● DIRECTIVE
Rewrite the text of the entries below, swapping every "Veranstaltungen" for "Events" and keeping everything else the same.

(Stored items from a collection)
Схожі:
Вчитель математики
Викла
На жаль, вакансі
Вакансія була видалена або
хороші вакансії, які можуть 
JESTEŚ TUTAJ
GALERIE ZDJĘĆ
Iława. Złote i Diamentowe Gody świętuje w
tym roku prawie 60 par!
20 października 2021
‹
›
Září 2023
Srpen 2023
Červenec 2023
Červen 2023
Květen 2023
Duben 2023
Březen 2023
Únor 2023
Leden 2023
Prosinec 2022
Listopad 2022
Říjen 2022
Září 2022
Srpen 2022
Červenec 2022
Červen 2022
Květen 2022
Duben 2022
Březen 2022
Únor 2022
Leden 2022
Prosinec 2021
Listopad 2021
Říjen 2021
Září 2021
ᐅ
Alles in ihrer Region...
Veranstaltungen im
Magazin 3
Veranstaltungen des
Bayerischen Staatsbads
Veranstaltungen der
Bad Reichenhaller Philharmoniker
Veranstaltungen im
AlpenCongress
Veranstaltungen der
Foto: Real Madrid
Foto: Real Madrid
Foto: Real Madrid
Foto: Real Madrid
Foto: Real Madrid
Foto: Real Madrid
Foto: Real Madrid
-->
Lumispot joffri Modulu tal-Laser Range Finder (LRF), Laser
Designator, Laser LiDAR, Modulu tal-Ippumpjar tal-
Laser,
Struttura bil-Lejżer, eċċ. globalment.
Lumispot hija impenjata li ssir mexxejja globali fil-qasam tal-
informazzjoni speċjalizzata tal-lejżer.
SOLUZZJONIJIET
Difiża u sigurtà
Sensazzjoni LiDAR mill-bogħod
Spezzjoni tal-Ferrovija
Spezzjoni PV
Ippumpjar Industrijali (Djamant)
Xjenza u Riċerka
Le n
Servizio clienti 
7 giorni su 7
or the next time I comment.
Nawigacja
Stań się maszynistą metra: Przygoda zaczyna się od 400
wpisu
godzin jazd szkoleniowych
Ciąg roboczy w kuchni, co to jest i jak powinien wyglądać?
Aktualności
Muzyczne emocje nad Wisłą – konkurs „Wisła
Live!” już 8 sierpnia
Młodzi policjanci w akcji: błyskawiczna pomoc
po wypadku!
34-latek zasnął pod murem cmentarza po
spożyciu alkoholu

● RESULT OF THE TASK
Схожі:
Вчитель математики
Викла
На жаль, вакансі
Вакансія була видалена або
хороші вакансії, які можуть 
JESTEŚ TUTAJ
GALERIE ZDJĘĆ
Iława. Złote i Diamentowe Gody świętuje w
tym roku prawie 60 par!
20 października 2021
‹
›
Září 2023
Srpen 2023
Červenec 2023
Červen 2023
Květen 2023
Duben 2023
Březen 2023
Únor 2023
Leden 2023
Prosinec 2022
Listopad 2022
Říjen 2022
Září 2022
Srpen 2022
Červenec 2022
Červen 2022
Květen 2022
Duben 2022
Březen 2022
Únor 2022
Leden 2022
Prosinec 2021
Listopad 2021
Říjen 2021
Září 2021
ᐅ
Alles in ihrer Region...
Events im
Magazin 3
Events des
Bayerischen Staatsbads
Events der
Bad Reichenhaller Philharmoniker
Events im
AlpenCongress
Events der
Foto: Real Madrid
Foto: Real Madrid
Foto: Real Madrid
Foto: Real Madrid
Foto: Real Madrid
Foto: Real Madrid
Foto: Real Madrid
-->
Lumispot joffri Modulu tal-Laser Range Finder (LRF), Laser
Designator, Laser LiDAR, Modulu tal-Ippumpjar tal-
Laser,
Struttura bil-Lejżer, eċċ. globalment.
Lumispot hija impenjata li ssir mexxejja globali fil-qasam tal-
informazzjoni speċjalizzata tal-lejżer.
SOLUZZJONIJIET
Difiża u sigurtà
Sensazzjoni LiDAR mill-bogħod
Spezzjoni tal-Ferrovija
Spezzjoni PV
Ippumpjar Industrijali (Djamant)
Xjenza u Riċerka
Le n
Servizio clienti 
7 giorni su 7
or the next time I comment.
Nawigacja
Stań się maszynistą metra: Przygoda zaczyna się od 400
wpisu
godzin jazd szkoleniowych
Ciąg roboczy w kuchni, co to jest i jak powinien wyglądać?
Aktualności
Muzyczne emocje nad Wisłą – konkurs „Wisła
Live!” już 8 sierpnia
Młodzi policjanci w akcji: błyskawiczna pomoc
po wypadku!
34-latek zasnął pod murem cmentarza po
spożyciu alkoholu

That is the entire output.